In Scala 3, this type is implemented as an enum but both represents the same.
Repeated values
Usually, there are two ways of implementing a repeated value like an Array. Some systems use a type like Array
or List
and others flag a basic type with repeated
. The implementation of this SqlType
uses the latter,
so any basic type can have a mode
that can be Required
, Nullable
, or Repeated
. This is closer to the BigQuery
implementation.
This implementation does not allow for Nullable
and Repeated
at the same time, but a Repeated
type can have 0 elements.
Nested values
The SqlStruct
can hold a list of records, including other SqlStruct
, meaning that we can have nested structures.
Type-class derivation
Type-classes are a way of implementing "ad-hoc polymorphism". This means that we can implement behaviour for a type without having to modify the type itself. In Scala, we achieve this through implicits.
The interesting part of type-classes for this library is that we can derive a type-class for a type without having to implement it.

## [Requirements]
In the SqlType excerpt, can a type be both Nullable and Repeated at the same time?

Rows from a dataset
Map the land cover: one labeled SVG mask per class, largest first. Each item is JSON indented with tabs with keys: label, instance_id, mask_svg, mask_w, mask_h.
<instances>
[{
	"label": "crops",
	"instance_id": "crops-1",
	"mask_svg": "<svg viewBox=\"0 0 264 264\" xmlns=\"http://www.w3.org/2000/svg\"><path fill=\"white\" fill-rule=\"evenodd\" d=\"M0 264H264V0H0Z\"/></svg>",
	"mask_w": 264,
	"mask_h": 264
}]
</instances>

==

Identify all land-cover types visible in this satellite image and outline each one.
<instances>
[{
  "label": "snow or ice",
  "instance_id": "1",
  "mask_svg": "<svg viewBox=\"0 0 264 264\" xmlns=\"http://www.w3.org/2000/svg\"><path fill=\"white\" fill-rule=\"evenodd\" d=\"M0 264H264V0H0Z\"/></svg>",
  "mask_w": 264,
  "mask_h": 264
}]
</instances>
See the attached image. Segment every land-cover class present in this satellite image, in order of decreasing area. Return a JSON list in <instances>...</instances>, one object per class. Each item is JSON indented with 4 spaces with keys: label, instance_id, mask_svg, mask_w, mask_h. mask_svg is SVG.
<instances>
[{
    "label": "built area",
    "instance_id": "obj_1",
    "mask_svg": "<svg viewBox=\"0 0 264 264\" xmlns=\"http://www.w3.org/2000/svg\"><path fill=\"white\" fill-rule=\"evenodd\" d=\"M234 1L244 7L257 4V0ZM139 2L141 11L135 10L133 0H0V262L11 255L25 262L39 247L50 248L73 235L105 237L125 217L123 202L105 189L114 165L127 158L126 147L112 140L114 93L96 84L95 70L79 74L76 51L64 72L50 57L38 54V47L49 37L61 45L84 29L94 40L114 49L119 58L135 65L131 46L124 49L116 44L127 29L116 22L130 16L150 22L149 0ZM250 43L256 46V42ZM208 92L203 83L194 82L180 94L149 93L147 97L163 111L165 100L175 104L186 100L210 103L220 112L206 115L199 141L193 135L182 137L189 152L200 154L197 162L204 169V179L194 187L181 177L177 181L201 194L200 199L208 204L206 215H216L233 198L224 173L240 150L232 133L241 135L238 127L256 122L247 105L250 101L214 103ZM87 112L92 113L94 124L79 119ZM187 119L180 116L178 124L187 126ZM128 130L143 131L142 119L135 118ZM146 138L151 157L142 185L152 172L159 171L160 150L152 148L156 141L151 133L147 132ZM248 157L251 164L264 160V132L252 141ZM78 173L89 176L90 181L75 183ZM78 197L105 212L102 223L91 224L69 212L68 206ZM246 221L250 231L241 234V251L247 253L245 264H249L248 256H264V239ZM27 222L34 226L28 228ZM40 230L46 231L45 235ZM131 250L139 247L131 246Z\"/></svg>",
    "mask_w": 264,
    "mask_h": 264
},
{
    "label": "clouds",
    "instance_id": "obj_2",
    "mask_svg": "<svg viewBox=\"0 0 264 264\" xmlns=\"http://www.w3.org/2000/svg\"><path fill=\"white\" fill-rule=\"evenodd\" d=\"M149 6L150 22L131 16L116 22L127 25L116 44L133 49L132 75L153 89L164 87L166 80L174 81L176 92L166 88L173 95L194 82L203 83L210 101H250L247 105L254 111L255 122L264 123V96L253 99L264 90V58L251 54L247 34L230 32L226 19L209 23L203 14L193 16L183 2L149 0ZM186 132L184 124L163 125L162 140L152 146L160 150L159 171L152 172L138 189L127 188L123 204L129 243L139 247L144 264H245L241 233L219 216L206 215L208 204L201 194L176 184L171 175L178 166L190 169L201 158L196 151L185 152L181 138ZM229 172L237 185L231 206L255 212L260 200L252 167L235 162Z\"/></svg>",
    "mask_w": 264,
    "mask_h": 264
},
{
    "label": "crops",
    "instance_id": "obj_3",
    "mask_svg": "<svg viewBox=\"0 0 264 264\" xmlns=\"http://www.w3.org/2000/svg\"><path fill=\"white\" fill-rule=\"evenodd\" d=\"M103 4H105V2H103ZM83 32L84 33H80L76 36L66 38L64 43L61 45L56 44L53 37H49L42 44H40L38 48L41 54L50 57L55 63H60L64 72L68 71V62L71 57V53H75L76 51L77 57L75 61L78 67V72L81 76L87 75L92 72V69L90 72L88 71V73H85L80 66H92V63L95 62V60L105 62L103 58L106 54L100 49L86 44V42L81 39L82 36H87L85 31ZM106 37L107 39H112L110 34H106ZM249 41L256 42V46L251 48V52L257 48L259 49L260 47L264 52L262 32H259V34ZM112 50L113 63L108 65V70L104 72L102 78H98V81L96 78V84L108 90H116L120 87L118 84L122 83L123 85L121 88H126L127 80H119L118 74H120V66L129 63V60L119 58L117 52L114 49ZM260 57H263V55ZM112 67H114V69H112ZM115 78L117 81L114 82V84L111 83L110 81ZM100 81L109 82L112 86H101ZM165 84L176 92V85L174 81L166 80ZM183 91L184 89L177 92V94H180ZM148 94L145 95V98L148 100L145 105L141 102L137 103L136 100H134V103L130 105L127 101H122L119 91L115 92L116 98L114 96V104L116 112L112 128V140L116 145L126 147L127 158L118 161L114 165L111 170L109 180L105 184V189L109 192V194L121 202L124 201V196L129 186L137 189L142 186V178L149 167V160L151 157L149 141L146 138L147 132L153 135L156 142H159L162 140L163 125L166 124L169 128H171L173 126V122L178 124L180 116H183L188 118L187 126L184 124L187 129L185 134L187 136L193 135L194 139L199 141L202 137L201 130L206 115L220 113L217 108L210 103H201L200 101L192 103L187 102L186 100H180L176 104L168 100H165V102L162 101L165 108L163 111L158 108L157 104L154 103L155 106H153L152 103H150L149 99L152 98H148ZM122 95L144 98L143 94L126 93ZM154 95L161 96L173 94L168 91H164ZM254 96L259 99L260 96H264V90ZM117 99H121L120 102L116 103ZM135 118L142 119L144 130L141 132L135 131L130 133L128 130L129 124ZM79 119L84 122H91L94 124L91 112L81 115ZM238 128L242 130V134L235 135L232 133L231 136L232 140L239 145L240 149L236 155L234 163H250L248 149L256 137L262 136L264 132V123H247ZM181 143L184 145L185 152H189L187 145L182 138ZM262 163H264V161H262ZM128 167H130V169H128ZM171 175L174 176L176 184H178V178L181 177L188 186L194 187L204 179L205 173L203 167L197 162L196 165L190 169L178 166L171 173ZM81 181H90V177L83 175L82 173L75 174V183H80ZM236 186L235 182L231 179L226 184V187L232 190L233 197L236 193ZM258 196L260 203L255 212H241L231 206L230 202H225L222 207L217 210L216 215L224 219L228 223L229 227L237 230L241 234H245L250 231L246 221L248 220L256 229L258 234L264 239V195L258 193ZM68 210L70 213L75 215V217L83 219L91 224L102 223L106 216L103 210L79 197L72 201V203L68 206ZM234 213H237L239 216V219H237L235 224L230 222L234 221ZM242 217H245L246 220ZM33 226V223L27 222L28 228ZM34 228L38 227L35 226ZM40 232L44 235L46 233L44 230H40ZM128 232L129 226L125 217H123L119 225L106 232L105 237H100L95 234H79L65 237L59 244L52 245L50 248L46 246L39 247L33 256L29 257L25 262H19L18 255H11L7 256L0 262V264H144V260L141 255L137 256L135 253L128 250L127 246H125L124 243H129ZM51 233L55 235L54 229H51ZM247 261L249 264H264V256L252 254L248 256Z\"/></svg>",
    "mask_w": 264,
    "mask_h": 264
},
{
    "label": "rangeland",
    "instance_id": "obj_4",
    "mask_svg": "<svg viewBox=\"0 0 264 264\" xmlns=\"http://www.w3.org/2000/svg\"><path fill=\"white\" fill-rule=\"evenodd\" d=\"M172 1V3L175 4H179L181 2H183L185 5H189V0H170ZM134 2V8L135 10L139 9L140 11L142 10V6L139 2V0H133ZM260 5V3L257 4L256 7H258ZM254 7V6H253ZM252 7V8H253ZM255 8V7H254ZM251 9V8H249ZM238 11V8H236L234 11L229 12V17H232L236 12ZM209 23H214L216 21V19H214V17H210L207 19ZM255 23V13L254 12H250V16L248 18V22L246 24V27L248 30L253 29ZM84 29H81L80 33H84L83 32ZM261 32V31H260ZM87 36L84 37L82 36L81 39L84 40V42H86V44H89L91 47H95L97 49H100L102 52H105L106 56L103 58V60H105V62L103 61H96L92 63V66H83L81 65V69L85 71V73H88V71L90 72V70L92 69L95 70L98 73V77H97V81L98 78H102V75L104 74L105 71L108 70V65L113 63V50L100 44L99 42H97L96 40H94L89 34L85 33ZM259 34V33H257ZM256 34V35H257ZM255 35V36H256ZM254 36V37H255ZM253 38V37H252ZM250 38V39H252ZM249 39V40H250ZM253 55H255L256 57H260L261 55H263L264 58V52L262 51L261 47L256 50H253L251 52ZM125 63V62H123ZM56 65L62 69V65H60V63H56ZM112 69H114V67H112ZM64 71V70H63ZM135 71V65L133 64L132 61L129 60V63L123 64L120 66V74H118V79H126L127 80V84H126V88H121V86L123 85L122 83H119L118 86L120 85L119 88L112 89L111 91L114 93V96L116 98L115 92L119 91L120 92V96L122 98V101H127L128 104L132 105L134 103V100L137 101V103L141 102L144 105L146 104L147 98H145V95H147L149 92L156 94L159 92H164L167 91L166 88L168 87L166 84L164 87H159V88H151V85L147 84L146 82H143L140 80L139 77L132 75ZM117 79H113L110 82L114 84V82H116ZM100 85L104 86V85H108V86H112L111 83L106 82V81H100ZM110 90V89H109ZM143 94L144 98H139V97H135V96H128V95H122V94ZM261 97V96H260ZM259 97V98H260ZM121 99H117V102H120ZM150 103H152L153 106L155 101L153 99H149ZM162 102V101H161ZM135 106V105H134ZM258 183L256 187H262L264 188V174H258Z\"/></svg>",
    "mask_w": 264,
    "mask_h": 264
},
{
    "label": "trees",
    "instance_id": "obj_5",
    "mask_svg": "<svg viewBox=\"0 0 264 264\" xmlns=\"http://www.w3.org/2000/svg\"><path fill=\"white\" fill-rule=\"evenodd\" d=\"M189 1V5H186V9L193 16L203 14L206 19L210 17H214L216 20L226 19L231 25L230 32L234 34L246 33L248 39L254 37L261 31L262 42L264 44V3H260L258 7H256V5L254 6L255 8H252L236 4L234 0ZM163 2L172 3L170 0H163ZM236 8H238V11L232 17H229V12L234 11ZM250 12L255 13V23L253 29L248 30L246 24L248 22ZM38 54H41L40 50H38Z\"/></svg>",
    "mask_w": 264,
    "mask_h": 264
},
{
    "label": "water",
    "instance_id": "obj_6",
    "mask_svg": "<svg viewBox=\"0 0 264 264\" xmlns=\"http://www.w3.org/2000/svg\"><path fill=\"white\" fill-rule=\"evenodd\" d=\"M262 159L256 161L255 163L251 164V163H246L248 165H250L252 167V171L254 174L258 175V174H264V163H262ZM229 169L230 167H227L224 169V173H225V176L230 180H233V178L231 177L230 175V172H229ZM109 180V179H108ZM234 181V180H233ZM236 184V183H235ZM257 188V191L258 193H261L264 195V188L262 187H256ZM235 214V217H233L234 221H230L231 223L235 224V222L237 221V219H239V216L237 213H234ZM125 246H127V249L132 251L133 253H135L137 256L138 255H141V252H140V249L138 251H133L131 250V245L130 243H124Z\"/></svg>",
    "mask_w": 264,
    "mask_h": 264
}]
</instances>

## [Result of this exercise]
No, the implementation does not allow a type to be Nullable and Repeated at the same time.